+++ Source extract
Welcome to Oxford Online English!
In this lesson, you can learn how to answer IELTS academic writing task one questions.
In task one of the academic IELTS writing exam, you have to summarise and describe the
information given to you in some kind of chart.
You might have to summarise and describe a pie chart, a line graph, a bar chart, a table,
a diagram, or even a map.
Are you watching on YouTube?
If so, you can find a link to our website in the video description.
The lesson page on our website includes the task as well as a model answer.
We recommend watching the video on our website so you can refer to the task and the model
answer while you watch.
One more thing: do you want to watch this video with subtitles?
You can!
Just click the 'CC' button in the bottom right of your video player.
In this lesson, you'll see a sample IELTS academic writing task 1 question.
You can learn how to approach these questions and write your own answer.
You'll also see some useful tips to help you improve your IELTS writing score.
Let's start by looking at our sample question: So, what should you do first?
With all IELTS writing, you need to organise your ideas before you start.
For a chart such as this one, think about how to connect the data.
Often, IELTS academic task one questions contain lots of data.
++++++
Your objective | Carry the IELTS writing lesson forward from its final sentence, in the same spoken teaching style.
+++ Collected data
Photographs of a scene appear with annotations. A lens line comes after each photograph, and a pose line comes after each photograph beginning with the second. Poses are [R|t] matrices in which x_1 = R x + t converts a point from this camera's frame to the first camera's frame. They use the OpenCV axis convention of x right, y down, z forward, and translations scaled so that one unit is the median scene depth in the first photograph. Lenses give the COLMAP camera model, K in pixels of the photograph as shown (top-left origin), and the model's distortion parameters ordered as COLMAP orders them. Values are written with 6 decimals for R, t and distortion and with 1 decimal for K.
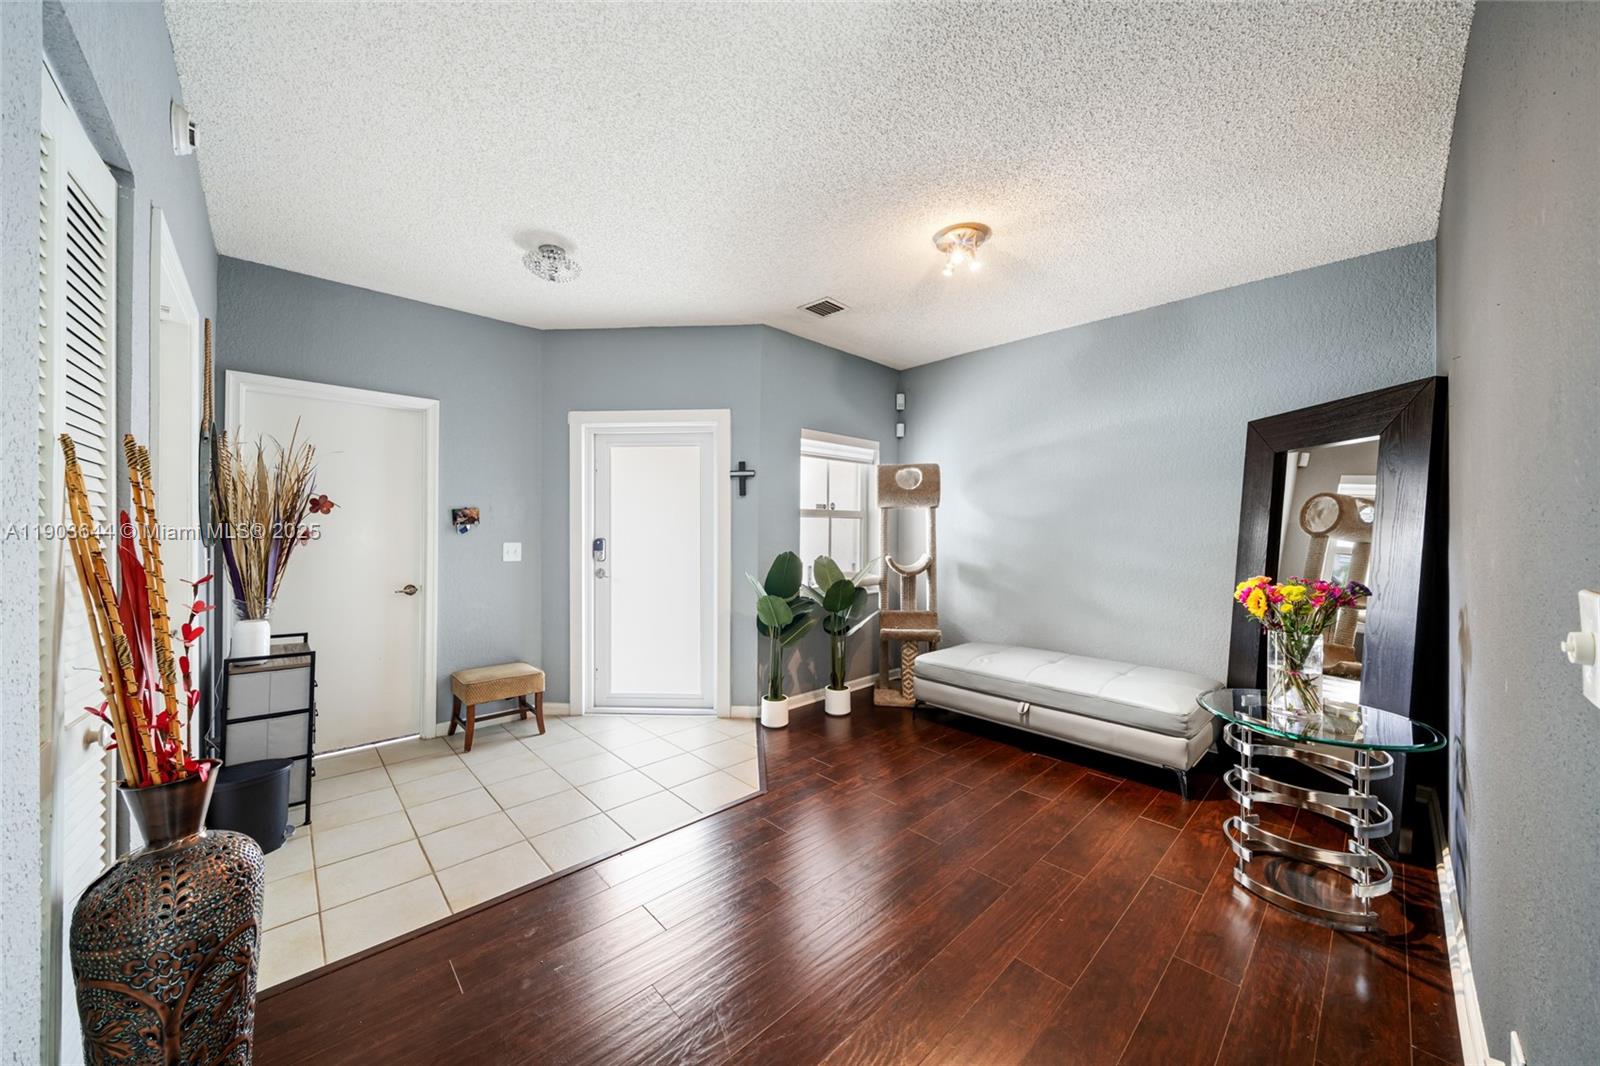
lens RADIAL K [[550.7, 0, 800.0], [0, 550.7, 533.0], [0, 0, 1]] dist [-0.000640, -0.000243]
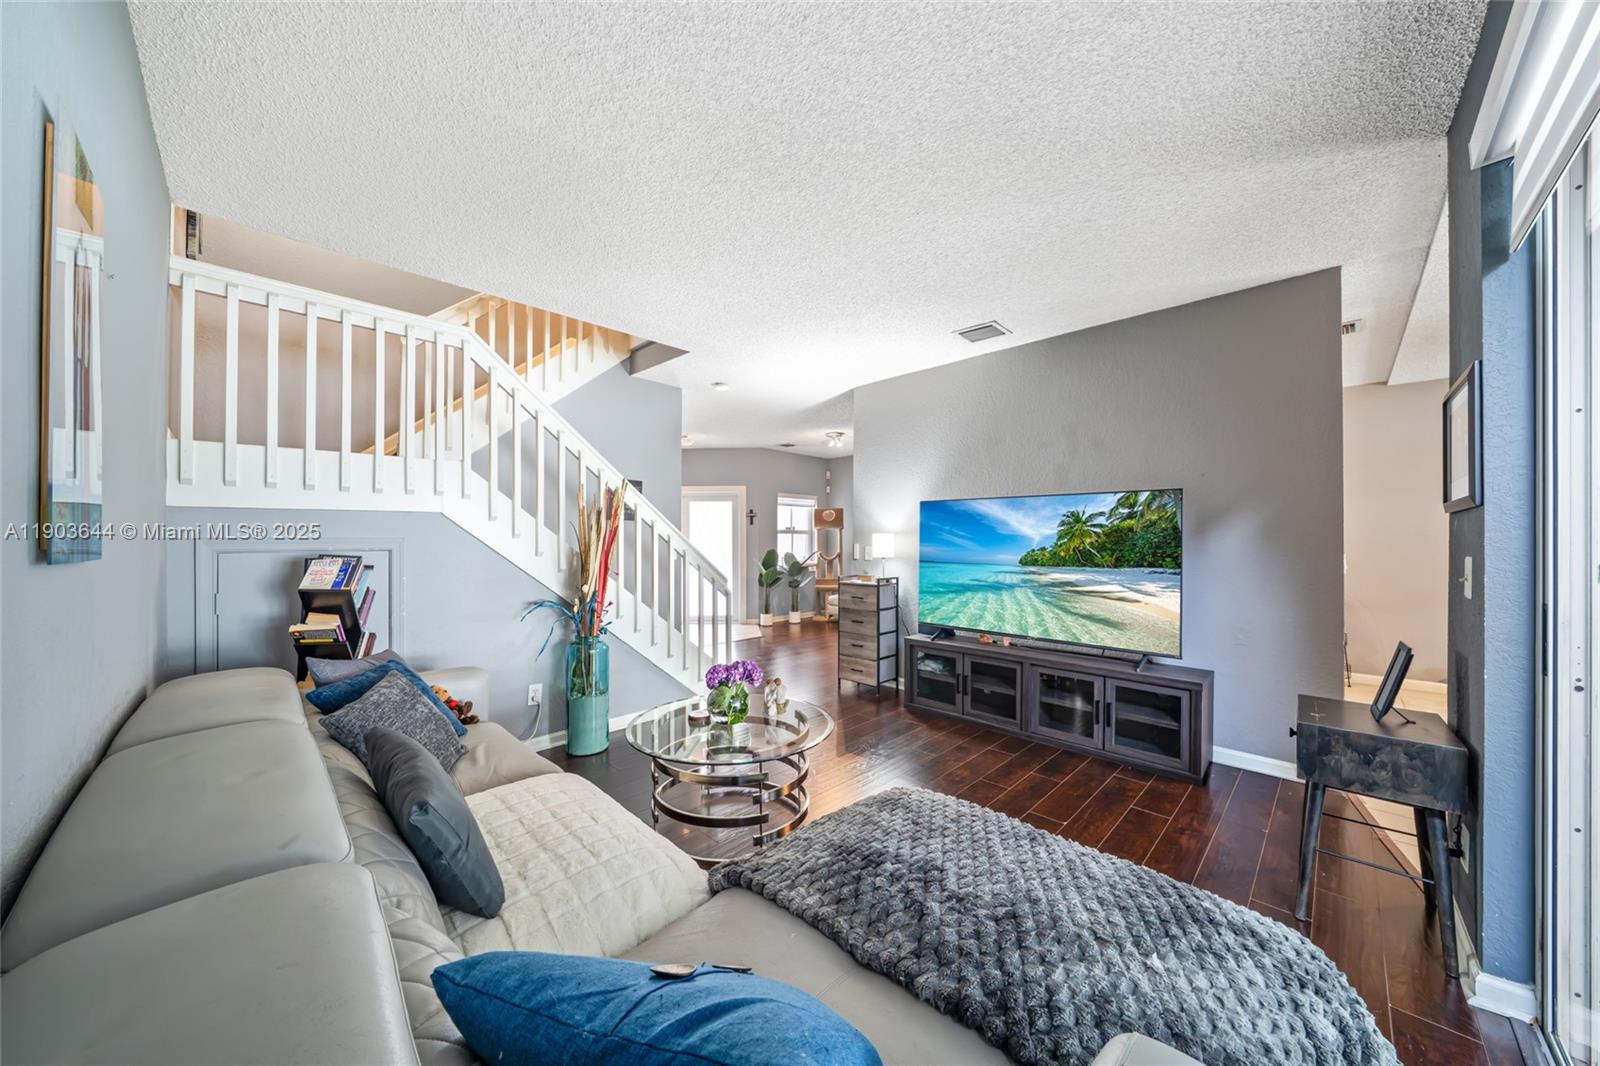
++++++
Answer area |
Many students try to present every piece of information, like a big list, but this is
a mistake.
Do you know why?
If you do this, your writing will probably be too long and repetitive.
You also won't have much progression in your writing, which is needed for C&C scores
of six or higher.
So, you need to connect and group the data, but how?
There's no general rule here, but here's a good starting point: look for *similarities*
and *contrasts*.
In this question, you should look for similarities and contrasts both within each chart, and
between the two charts.
Think about it now.
Look at the charts, and try to find similarities and contrasts in the data.
You can see the full-sized chart on the webpage for this lesson.
Don't forget: if you're watching on YouTube, there's a link in the video description.
Pause the video, and do it now!
Ready?
Here are some ideas.
In the first chart, the proportions for 'living with flatmates' and 'living with parents'
are similar, and they're much larger than the other two segments, which are similar
to each other.
In the second chart, the proportions for 'living with flatmates' and 'living alone' are
similar.
'Living with a partner or spouse' is much larger than all the other groups.
Between the two charts, the proportions for 'living alone' are very similar.
The other segments are all quite different, especially 'living with a partner or spouse'.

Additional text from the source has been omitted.